ASSIGNMENT -
What you return must match the entries word for word, minus the pictures.

Stored data entries:
☆ ☆ ☆

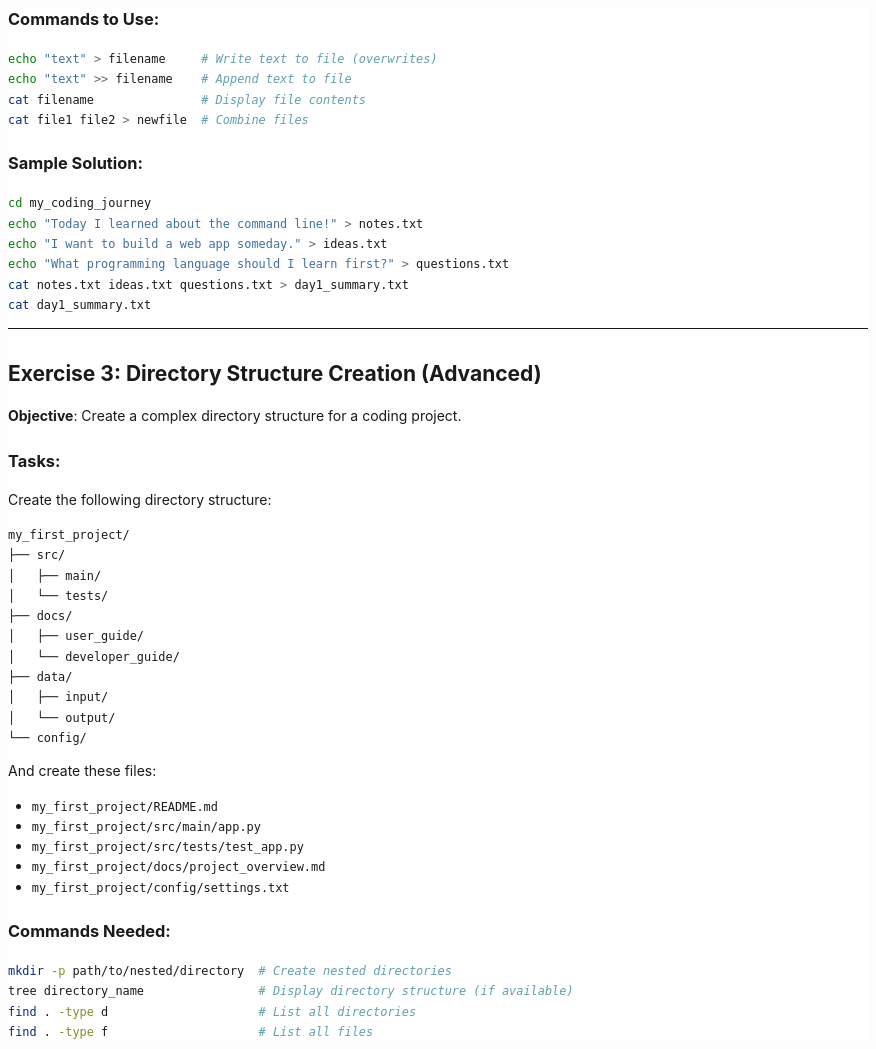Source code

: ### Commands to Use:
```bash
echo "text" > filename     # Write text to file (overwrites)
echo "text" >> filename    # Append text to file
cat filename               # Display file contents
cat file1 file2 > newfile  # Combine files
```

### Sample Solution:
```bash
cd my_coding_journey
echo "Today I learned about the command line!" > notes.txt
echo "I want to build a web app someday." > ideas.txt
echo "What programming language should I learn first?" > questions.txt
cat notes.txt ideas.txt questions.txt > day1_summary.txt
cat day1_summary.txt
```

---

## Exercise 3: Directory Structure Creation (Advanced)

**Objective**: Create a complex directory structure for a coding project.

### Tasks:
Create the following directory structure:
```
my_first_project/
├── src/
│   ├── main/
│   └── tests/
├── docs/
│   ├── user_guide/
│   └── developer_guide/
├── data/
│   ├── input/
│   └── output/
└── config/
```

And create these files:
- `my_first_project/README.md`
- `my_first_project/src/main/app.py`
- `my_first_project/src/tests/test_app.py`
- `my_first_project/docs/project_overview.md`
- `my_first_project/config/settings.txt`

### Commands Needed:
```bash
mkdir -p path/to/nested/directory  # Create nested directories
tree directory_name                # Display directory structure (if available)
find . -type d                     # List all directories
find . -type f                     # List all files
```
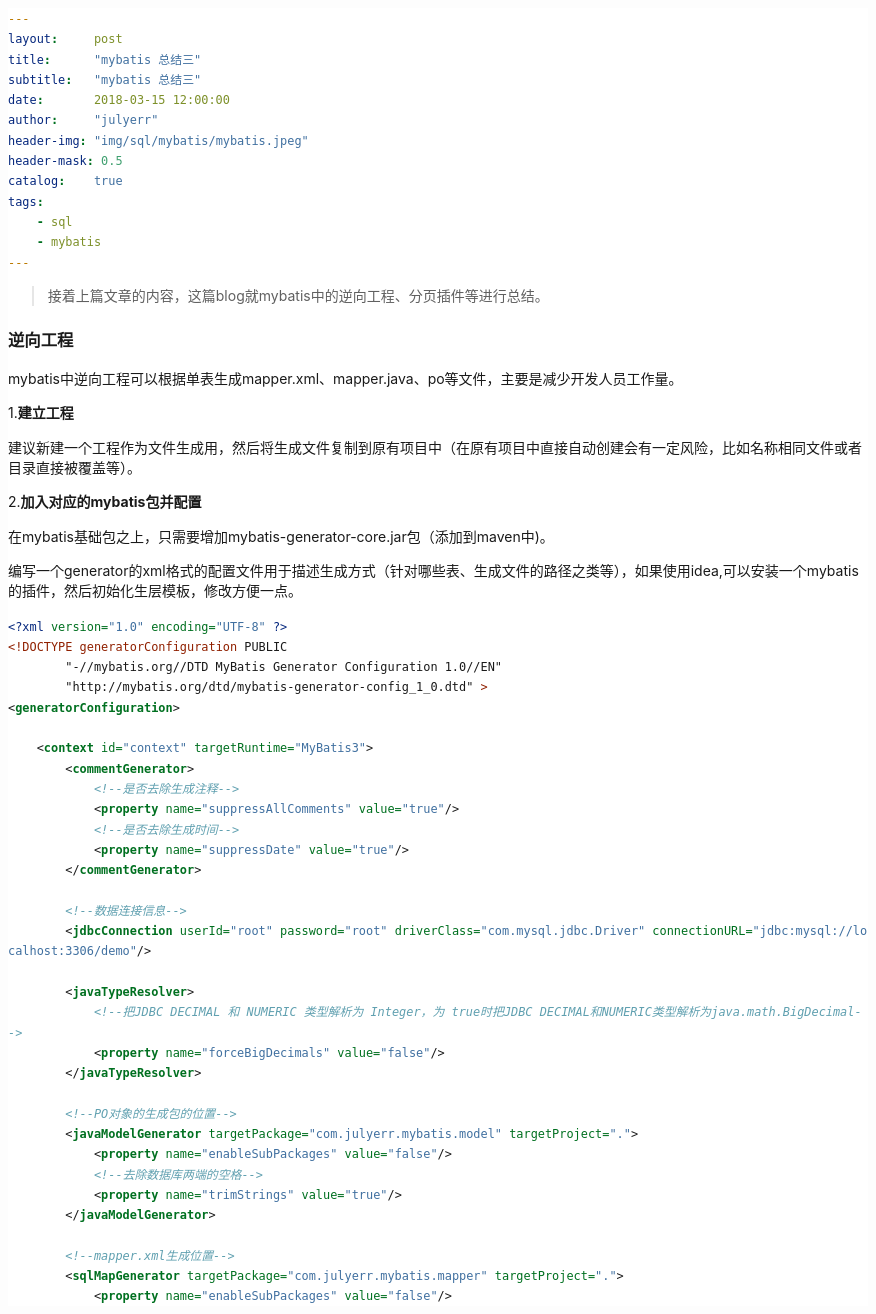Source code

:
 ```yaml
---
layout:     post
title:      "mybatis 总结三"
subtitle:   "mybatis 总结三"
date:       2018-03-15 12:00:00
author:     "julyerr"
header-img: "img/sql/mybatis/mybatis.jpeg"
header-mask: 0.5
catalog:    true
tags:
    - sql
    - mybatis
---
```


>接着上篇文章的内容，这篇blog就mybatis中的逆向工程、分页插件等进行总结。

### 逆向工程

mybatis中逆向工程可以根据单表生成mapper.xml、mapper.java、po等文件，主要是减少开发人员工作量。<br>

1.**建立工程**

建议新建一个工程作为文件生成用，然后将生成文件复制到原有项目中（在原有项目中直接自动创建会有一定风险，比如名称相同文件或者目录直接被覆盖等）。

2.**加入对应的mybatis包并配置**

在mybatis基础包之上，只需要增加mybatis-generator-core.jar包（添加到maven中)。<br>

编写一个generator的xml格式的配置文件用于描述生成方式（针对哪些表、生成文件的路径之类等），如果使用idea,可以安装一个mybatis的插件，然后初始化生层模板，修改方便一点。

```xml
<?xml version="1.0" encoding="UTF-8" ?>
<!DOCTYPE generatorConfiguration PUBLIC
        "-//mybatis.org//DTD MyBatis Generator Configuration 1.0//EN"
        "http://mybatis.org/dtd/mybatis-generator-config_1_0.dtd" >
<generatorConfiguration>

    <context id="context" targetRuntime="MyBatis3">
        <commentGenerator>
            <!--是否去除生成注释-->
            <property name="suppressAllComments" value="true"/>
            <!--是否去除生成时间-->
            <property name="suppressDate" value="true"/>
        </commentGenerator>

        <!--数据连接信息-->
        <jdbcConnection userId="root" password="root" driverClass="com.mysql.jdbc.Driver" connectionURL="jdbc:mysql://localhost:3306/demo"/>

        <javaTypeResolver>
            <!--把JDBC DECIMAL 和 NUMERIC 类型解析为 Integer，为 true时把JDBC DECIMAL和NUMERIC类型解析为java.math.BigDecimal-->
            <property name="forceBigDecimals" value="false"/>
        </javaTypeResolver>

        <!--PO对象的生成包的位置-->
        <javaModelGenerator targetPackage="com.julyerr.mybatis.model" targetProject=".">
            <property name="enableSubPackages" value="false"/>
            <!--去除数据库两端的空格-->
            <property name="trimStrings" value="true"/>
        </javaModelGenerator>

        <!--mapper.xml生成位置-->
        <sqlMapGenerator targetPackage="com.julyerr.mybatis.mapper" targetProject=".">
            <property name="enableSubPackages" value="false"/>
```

☆ ☆ ☆

COMPLETED EXERCISE -
Source code

: ### Commands to Use:
```bash
echo "text" > filename     # Write text to file (overwrites)
echo "text" >> filename    # Append text to file
cat filename               # Display file contents
cat file1 file2 > newfile  # Combine files
```

### Sample Solution:
```bash
cd my_coding_journey
echo "Today I learned about the command line!" > notes.txt
echo "I want to build a web app someday." > ideas.txt
echo "What programming language should I learn first?" > questions.txt
cat notes.txt ideas.txt questions.txt > day1_summary.txt
cat day1_summary.txt
```

---

## Exercise 3: Directory Structure Creation (Advanced)

**Objective**: Create a complex directory structure for a coding project.

### Tasks:
Create the following directory structure:
```
my_first_project/
├── src/
│   ├── main/
│   └── tests/
├── docs/
│   ├── user_guide/
│   └── developer_guide/
├── data/
│   ├── input/
│   └── output/
└── config/
```

And create these files:
- `my_first_project/README.md`
- `my_first_project/src/main/app.py`
- `my_first_project/src/tests/test_app.py`
- `my_first_project/docs/project_overview.md`
- `my_first_project/config/settings.txt`

### Commands Needed:
```bash
mkdir -p path/to/nested/directory  # Create nested directories
tree directory_name                # Display directory structure (if available)
find . -type d                     # List all directories
find . -type f                     # List all files
```
Source code

:
 ```yaml
---
layout:     post
title:      "mybatis 总结三"
subtitle:   "mybatis 总结三"
date:       2018-03-15 12:00:00
author:     "julyerr"
header-img: "img/sql/mybatis/mybatis.jpeg"
header-mask: 0.5
catalog:    true
tags:
    - sql
    - mybatis
---
```


>接着上篇文章的内容，这篇blog就mybatis中的逆向工程、分页插件等进行总结。

### 逆向工程

mybatis中逆向工程可以根据单表生成mapper.xml、mapper.java、po等文件，主要是减少开发人员工作量。<br>

1.**建立工程**

建议新建一个工程作为文件生成用，然后将生成文件复制到原有项目中（在原有项目中直接自动创建会有一定风险，比如名称相同文件或者目录直接被覆盖等）。

2.**加入对应的mybatis包并配置**

在mybatis基础包之上，只需要增加mybatis-generator-core.jar包（添加到maven中)。<br>

编写一个generator的xml格式的配置文件用于描述生成方式（针对哪些表、生成文件的路径之类等），如果使用idea,可以安装一个mybatis的插件，然后初始化生层模板，修改方便一点。

```xml
<?xml version="1.0" encoding="UTF-8" ?>
<!DOCTYPE generatorConfiguration PUBLIC
        "-//mybatis.org//DTD MyBatis Generator Configuration 1.0//EN"
        "http://mybatis.org/dtd/mybatis-generator-config_1_0.dtd" >
<generatorConfiguration>

    <context id="context" targetRuntime="MyBatis3">
        <commentGenerator>
            <!--是否去除生成注释-->
            <property name="suppressAllComments" value="true"/>
            <!--是否去除生成时间-->
            <property name="suppressDate" value="true"/>
        </commentGenerator>

        <!--数据连接信息-->
        <jdbcConnection userId="root" password="root" driverClass="com.mysql.jdbc.Driver" connectionURL="jdbc:mysql://localhost:3306/demo"/>

        <javaTypeResolver>
            <!--把JDBC DECIMAL 和 NUMERIC 类型解析为 Integer，为 true时把JDBC DECIMAL和NUMERIC类型解析为java.math.BigDecimal-->
            <property name="forceBigDecimals" value="false"/>
        </javaTypeResolver>

        <!--PO对象的生成包的位置-->
        <javaModelGenerator targetPackage="com.julyerr.mybatis.model" targetProject=".">
            <property name="enableSubPackages" value="false"/>
            <!--去除数据库两端的空格-->
            <property name="trimStrings" value="true"/>
        </javaModelGenerator>

        <!--mapper.xml生成位置-->
        <sqlMapGenerator targetPackage="com.julyerr.mybatis.mapper" targetProject=".">
            <property name="enableSubPackages" value="false"/>
```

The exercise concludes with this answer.